### Raw data
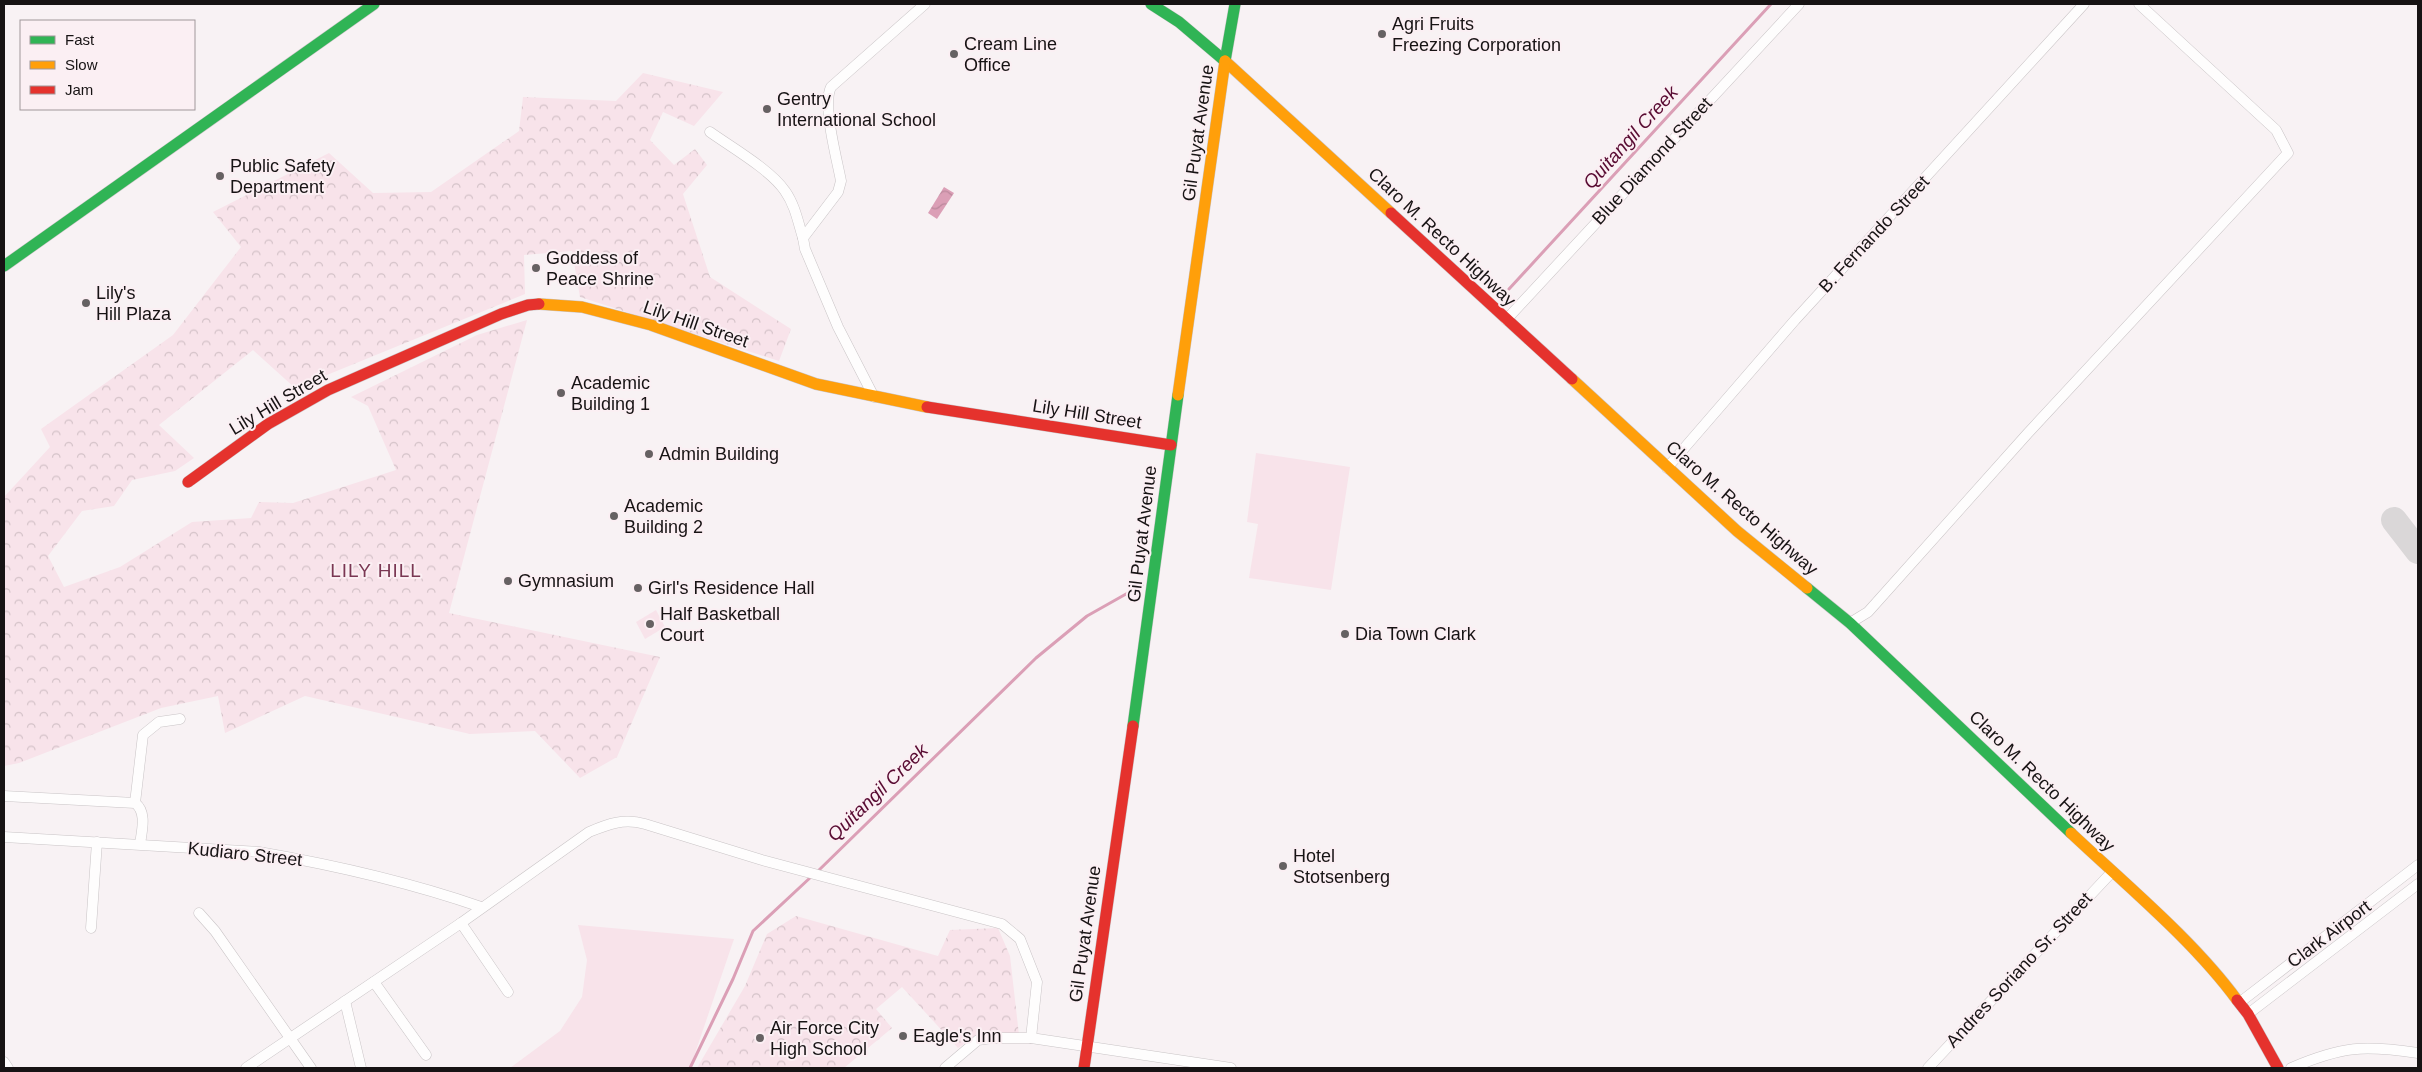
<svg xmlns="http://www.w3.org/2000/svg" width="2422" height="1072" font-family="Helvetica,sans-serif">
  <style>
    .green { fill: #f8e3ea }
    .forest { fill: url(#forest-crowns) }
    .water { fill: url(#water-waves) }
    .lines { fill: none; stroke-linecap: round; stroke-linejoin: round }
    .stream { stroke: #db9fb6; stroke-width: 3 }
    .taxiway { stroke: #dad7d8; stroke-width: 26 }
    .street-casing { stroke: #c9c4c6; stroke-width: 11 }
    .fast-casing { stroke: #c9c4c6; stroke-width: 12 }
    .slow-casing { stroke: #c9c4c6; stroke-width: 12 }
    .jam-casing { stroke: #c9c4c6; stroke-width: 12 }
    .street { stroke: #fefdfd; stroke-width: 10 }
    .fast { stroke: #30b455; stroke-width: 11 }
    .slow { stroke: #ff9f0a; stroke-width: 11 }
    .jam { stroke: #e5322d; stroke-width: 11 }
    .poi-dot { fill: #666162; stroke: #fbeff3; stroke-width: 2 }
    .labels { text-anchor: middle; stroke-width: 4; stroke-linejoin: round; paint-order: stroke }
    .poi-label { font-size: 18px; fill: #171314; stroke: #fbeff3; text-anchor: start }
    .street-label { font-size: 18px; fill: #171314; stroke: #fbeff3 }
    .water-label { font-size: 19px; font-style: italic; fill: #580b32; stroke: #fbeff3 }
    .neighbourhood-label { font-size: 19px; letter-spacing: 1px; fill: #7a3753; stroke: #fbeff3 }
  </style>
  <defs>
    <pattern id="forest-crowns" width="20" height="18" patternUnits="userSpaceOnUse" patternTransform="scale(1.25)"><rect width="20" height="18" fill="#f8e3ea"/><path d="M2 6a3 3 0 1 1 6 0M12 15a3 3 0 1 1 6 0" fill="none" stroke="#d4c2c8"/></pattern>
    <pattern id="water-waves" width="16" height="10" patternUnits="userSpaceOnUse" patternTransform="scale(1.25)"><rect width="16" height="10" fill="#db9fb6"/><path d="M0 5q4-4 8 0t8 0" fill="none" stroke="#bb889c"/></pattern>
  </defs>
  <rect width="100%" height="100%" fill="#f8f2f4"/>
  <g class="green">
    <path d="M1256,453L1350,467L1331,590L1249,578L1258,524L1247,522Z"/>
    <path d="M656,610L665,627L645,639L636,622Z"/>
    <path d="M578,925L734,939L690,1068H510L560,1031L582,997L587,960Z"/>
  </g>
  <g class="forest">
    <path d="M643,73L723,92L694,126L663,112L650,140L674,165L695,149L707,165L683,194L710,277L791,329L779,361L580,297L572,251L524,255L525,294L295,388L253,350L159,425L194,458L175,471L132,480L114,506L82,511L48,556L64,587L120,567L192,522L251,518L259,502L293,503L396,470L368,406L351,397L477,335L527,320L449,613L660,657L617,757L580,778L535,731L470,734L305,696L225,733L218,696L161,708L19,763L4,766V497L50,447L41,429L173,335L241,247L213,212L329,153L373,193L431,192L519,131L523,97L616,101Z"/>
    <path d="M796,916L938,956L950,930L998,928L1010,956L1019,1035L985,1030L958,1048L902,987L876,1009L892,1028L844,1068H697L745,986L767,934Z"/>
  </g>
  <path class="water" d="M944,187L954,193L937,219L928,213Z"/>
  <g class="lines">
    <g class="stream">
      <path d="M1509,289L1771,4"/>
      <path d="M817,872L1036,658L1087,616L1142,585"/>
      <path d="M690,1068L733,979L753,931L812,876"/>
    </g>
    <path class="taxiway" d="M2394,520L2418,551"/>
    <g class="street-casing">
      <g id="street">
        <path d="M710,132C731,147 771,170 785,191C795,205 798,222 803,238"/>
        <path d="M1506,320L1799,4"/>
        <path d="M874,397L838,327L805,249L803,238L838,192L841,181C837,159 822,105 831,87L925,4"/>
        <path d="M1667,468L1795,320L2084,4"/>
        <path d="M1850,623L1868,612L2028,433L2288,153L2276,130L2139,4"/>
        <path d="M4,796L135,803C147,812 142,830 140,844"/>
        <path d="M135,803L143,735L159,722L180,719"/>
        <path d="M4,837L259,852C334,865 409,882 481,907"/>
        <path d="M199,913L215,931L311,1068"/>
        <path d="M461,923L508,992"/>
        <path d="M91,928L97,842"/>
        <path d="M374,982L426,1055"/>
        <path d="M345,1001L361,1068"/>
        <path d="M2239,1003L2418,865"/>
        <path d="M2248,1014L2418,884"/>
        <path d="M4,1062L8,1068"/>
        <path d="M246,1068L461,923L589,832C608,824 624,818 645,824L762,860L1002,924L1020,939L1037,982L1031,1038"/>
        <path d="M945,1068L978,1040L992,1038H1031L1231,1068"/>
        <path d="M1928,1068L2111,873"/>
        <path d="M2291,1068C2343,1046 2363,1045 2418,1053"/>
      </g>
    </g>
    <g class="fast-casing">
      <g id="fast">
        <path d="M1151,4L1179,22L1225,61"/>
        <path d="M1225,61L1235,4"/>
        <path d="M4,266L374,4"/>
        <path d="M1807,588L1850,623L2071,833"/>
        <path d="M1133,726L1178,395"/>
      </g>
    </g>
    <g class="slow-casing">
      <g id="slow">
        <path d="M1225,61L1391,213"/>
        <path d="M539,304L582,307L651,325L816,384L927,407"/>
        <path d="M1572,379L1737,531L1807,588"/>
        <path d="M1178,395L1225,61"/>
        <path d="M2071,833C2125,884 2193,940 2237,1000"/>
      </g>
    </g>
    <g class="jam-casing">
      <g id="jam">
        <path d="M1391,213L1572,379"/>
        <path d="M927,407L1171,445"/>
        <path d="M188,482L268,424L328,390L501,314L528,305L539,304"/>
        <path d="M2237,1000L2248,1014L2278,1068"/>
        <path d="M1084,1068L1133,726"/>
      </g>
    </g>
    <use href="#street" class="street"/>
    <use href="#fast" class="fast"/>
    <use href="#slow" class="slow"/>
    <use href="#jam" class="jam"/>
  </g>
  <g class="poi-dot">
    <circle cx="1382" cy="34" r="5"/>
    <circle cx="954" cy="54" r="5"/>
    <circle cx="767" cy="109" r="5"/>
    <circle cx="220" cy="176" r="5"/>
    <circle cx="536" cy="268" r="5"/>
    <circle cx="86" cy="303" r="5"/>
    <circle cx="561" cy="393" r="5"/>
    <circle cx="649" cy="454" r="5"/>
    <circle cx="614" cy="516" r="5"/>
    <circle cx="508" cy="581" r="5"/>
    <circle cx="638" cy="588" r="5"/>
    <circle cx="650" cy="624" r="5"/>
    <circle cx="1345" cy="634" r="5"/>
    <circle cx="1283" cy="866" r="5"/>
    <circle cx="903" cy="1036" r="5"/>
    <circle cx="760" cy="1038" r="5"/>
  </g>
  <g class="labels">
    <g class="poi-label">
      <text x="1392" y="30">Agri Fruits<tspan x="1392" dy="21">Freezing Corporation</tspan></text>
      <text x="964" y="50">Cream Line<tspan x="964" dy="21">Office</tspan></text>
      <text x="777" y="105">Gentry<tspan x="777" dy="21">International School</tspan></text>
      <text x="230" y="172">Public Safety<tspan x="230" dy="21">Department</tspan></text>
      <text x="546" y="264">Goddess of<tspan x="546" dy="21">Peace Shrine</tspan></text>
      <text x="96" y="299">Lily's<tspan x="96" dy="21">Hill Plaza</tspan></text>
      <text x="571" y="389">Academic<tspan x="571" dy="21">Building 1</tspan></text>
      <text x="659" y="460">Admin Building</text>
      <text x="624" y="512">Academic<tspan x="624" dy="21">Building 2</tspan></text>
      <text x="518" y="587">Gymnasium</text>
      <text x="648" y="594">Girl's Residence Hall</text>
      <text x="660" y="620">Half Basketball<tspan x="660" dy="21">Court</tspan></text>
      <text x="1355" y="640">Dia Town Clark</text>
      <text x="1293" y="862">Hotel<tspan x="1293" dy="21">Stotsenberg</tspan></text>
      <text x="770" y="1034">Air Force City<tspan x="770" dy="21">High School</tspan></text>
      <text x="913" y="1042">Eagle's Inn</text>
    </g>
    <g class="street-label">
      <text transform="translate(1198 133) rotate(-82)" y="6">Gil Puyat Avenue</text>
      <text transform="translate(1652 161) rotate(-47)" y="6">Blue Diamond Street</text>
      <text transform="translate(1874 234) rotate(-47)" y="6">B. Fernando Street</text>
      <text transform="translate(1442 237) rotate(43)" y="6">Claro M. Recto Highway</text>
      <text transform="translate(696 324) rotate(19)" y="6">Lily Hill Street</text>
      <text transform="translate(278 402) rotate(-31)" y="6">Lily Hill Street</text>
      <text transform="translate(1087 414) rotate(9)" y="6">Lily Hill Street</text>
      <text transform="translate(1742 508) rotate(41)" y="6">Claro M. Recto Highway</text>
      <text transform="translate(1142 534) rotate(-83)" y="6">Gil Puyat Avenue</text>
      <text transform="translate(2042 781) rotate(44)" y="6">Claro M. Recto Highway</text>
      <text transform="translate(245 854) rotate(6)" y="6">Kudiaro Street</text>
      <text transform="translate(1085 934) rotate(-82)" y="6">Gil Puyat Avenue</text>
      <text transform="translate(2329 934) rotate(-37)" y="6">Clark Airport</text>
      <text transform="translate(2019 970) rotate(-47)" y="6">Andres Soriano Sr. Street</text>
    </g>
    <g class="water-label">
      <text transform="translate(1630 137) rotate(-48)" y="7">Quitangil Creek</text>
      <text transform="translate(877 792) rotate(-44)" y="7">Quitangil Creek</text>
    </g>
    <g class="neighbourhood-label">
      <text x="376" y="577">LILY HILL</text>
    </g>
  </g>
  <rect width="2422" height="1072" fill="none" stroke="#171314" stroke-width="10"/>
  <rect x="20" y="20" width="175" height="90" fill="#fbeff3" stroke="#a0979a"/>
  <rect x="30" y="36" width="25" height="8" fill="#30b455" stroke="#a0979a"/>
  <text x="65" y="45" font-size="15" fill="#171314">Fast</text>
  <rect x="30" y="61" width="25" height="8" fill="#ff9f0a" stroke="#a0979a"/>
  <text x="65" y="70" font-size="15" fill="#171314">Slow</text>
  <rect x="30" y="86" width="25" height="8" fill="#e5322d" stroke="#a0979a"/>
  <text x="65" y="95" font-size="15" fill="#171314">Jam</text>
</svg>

### Work instructions
Out of the listing above, reproduce exactly the lines from the one with "none; stroke-linecap: round;" up to and including the one with "#c9c4c6; stroke-width: 11".

### Task result
    .lines { fill: none; stroke-linecap: round; stroke-linejoin: round }
    .stream { stroke: #db9fb6; stroke-width: 3 }
    .taxiway { stroke: #dad7d8; stroke-width: 26 }
    .street-casing { stroke: #c9c4c6; stroke-width: 11 }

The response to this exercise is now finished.